PEMBA, Mozambique — Rains were still pounding parts of northern Mozambique on Tuesday, several days after Cyclone Kenneth, while the United Nations said aid workers faced "an incredibly difficult situation" in reaching thousands of survivors. At least 38 people are dead, the government said.

U.N. humanitarian spokeswoman Gemma Connell said bad weather kept badly needed supplies from arriving in the coastal city of Pemba on Monday. This will be a challenge in the rainy days ahead, she told The Associated Press.

The government again urged Pemba residents to flee to higher ground as flooding continued. More than 22 inches of rain have fallen in Pemba since Kenneth made landfall last Thursday, just six weeks after Cyclone Idai tore into central Mozambique.

This is the first time two cyclones have struck the southern African nation in a single season, and Kenneth was the first cyclone recorded so far north in Mozambique in the modern era of satellite imaging.

Up to 3 inches of rain were forecast over the next 24 hours, and rivers in the region were expected to reach flood peak by Thursday, the U.N. Humanitarian Office said, citing a UK aid analysis. It is the end of the rainy season and rivers were already high.

Scores of thousands of people in the Macomia and Quissanga districts north of Pemba and on Ibo Island need food and shelter. About 35,000 buildings and homes were partly or fully destroyed, the government said. At least three bridges had collapsed, stranding some communities.

"These people lost everything," Connell said. "It is critical that we get them the food that they need to survive." Women and children have been the hardest hit "without the basics that they need to get by," especially shelter, she said.

A lull in the rain on Tuesday allowed a first flight to leave for Quissanga with food and health supplies, the U.N. World Food Program (WFP) told reporters in Geneva.

The cyclone will affect the region for months to come after wreaking havoc on the key livelihoods of fishing and agriculture in the largely rural region, the WFP said.

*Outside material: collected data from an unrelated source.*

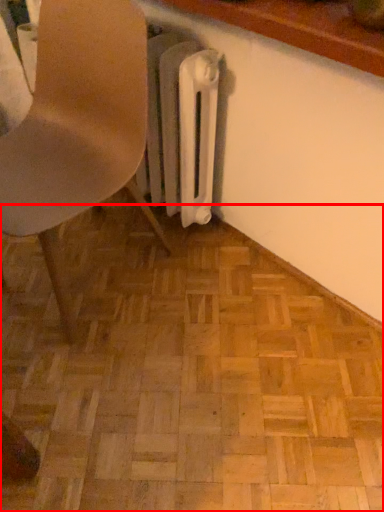
Question: Where is plywood (annotated by the red box) located in relation to chair in the image?

Choices:
 (A) left
 (B) right

Answer: (B)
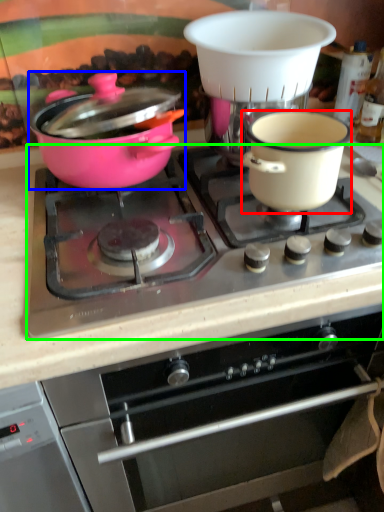
Question: Estimate the real-world distances between objects in this image. Which object is farther from bowl (highlighted by a red box), pot/pan (highlighted by a blue box) or gas stove (highlighted by a green box)?

Choices:
 (A) pot/pan
 (B) gas stove

Answer: (A)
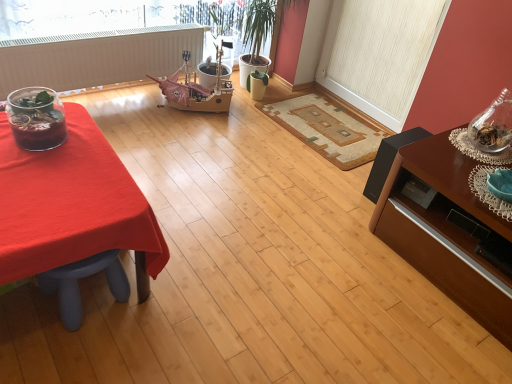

Some 76,600 acres of crops were lost at the peak of the harvest season.

"The area is already very vulnerable to food insecurity," said UN spokesman Herve Verhoosel. Mozambique's northernmost Cabo Delgado province has the country's second-highest rate of chronic malnutrition at 53%, WFP said.

Authorities were preparing for a possible cholera outbreak as some wells were contaminated and safe drinking water became a growing concern.

With the pair of deadly cyclones — Idai killed more than 600 people last month — Mozambique is "a very complex humanitarian situation," Connell said. Only a quarter of the funding needed for Idai relief efforts has come in while funding for Kenneth has been slow.

"This is a new crisis," she said. "We are having to stretch across the two operations. That is a basic reality we are dealing with every day."